In Because I Could Not Stop for Death, Amanda Flower has the inspired idea to center beloved poet Emily Dickinson within a gripping period-appropriate murder mystery. The concept works incredibly well and has enough legs to ensure that this new novel is just the first in a series of historical mysteries involving the Dickinson family.
Because I Could Not Stop for Death starts with down-on-her-luck servant Willa Noble interviewing for a job as one of the maids at the Dickinson household. Luck is not on Willa’s side until an accidental encounter with twenty-four-year-old Emily Dickinson leads to an unexpected job offer.
Willa serves as the narrative point-of-view for the book, which allows Amanda Flower to give glimpses of Emily Dickinson without actually trying to fully penetrate one of the most complex minds of that time.
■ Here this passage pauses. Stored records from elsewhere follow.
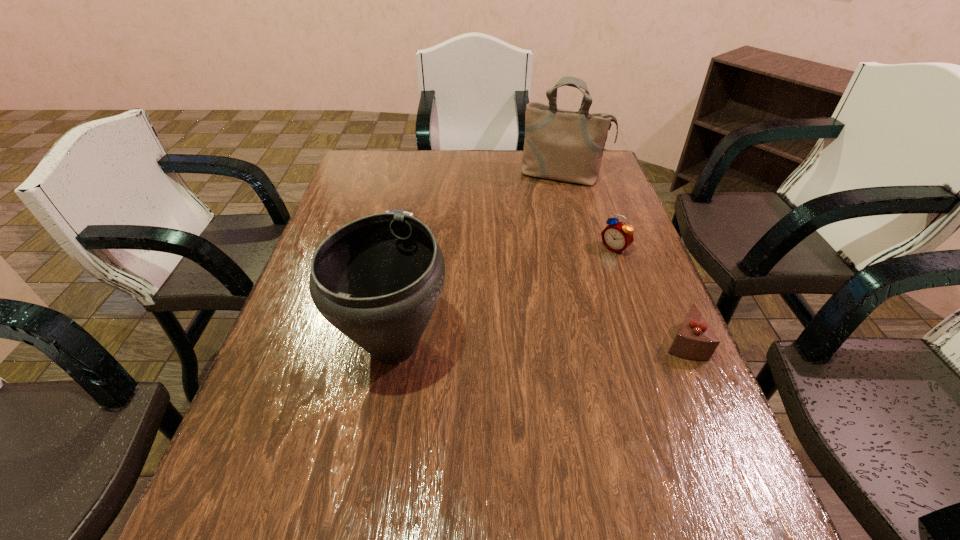
At what (x,y) coordinates should I click in order to perform the action: click on free space at the near right corner. Please return your answer as a coordinate pair (x, y). The image size is (960, 540). Looking at the image, I should click on (653, 462).

Image resolution: width=960 pixels, height=540 pixels. Find the location of `empty location between the shortest object and the alarm clock`. empty location between the shortest object and the alarm clock is located at coordinates coord(500,239).

Identify the location of free space between the third shortest object and the chocolate cake. (648, 295).

You are a GUI agent. You are given a task and a screenshot of the screen. Output one action in this format:
    pyautogui.click(x=<x>, y=<y>)
    Task: Click on the free space between the second shortest object and the goggles
    
    Given the screenshot: What is the action you would take?
    pyautogui.click(x=534, y=285)

The width and height of the screenshot is (960, 540). In order to click on vacant space that's between the goggles and the tallest object in this screenshot , I will do `click(474, 202)`.

The image size is (960, 540). What are the coordinates of `free point between the shortest object and the tallest object` in the screenshot? It's located at (474, 202).

Find the location of a particular element. This screenshot has height=540, width=960. free point between the goggles and the alarm clock is located at coordinates (500, 239).

I want to click on vacant point located between the goggles and the tallest object, so click(474, 202).

Locate an element on the screen. free space that is in between the alarm clock and the urn is located at coordinates (504, 298).

At what (x,y) coordinates should I click in order to perform the action: click on vacant area between the chocolate cake and the alarm clock. Please return your answer as a coordinate pair (x, y). This screenshot has height=540, width=960. Looking at the image, I should click on (648, 295).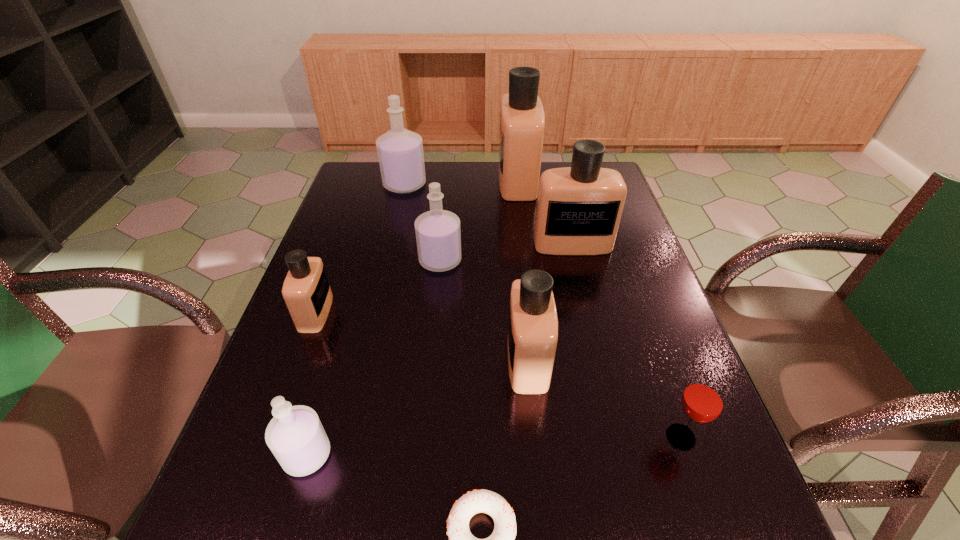
Where is `free space at the right edge of the desktop`? The width and height of the screenshot is (960, 540). free space at the right edge of the desktop is located at coordinates (607, 295).

This screenshot has height=540, width=960. I want to click on vacant space at the far left corner, so click(x=378, y=180).

Locate an element on the screen. The height and width of the screenshot is (540, 960). free space at the near left corner is located at coordinates (265, 533).

The height and width of the screenshot is (540, 960). Find the location of `free space at the far right corner`. free space at the far right corner is located at coordinates (570, 163).

In the image, there is a desktop. At what (x,y) coordinates should I click in order to perform the action: click on free space at the near right corner. Please return your answer as a coordinate pair (x, y). This screenshot has height=540, width=960. Looking at the image, I should click on (671, 516).

What are the coordinates of `free space between the biggest beige perfume and the second biggest purple perfume` in the screenshot? It's located at 479,220.

The height and width of the screenshot is (540, 960). What are the coordinates of `free space between the leftmost beige perfume and the second smallest beige perfume` in the screenshot? It's located at (421, 336).

Image resolution: width=960 pixels, height=540 pixels. Identify the location of free space between the third nearest beige perfume and the red glass. point(627,340).

Find the location of a particular element. This screenshot has width=960, height=540. vacant space in between the farthest beige perfume and the rightmost purple perfume is located at coordinates (479, 220).

Identify the location of vacant area that lies between the biggest purple perfume and the leftmost object. Image resolution: width=960 pixels, height=540 pixels. (360, 248).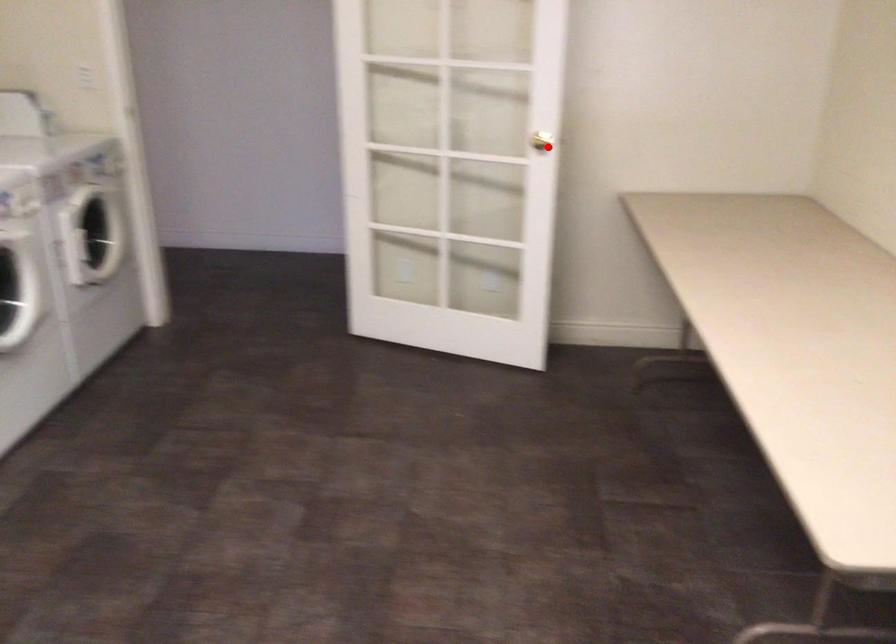
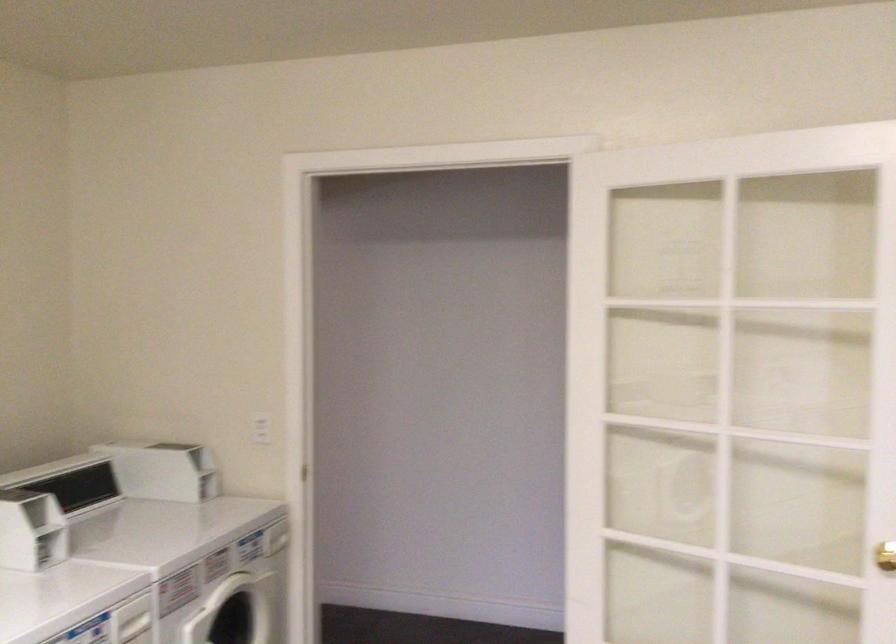
Question: A red point is marked in image1. In image2, is the corresponding 3D point closer to the camera or farther? Reply with the corresponding letter.

Choices:
 (A) The corresponding 3D point is closer.
 (B) The corresponding 3D point is farther.

Answer: (A)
This unlikely pair quickly becomes a formidable force highlighting their many similar qualities despite their vastly different upbringings.
One night, Willa’s brother Henry surreptitiously visits the Dickinson home hinting at a new business venture he has discovered. Not wanting to risk her new position, Willa shoos Henry away agreeing to meet him later in the week at the stables where he is now employed. Unfortunately, the next day Willa gets news that Henry has been killed in a tragic accident when a rogue horse trampled him within its stall.
Things are not adding up for Willa and her new friend – and employer – Emily Dickinson is intrigued enough to agree that an investigation is warranted. Once Willa obtains Henry’s diary these two amateur sleuths are off and running, putting their own lives in peril.
Since Because I Could Not Stop for Death features a relatively young Emily Dickinson, her actual poetry remains in the background for this novel. There are hints about what she is writing late at night at her desk and Amanda Flower cleverly embeds some references to poems that fans of the poet will most certainly recognize. There is also repeated mention of how Emily tends to view the world in a different way from most folks. Certainly, as this historical mystery series continues, Emily Dickinson’s poetic works will undoubtedly become more prominent, but it’s nice to get to know this young woman as a person first rather than just as the once-in-a-lifetime creative mind readers are already familiar with.
Set in 1855, Because I Could Not Stop for Death’s central mystery is focused on some of the most pressing issues of the pre-Civil War era – most importantly the struggle over slave rights and the formation of the Underground Railroad. History fans know this fight will lead our nation into a war that pits State against State and brother against brother; Amanda Flower does an impressive job of giving readers a sense of what those early rumblings would have been like. Amanda Flower broadens the setting beyond Amherst, Massachusetts by taking Emily Dickinson and Willa Noble off to Washington, DC in the middle of the novel. Details about their train journey, a historically-accurate visit to Mount Vernon, and the in-process construction of the Washington Monument will delight readers looking for historical verisimilitude.
Even with all of this to satisfy readers, it is the bond between Willa and Emily that remains the glue both holding the book together and keeping readers invested. Despite being from different classes, these two strong women forge a bond based on mutual respect that feels so authentic, readers would be forgiven to expecting to encounter Willa Noble in biographies of Emily Dickinson. It will be exciting to see what crimes this new dynamic duo will solve (or maybe prevent) in the future. For now, fans of historical mysteries and those looking for more diversity in such tales should add Because I Could Not Stop for Death to their to-be-read pile(s).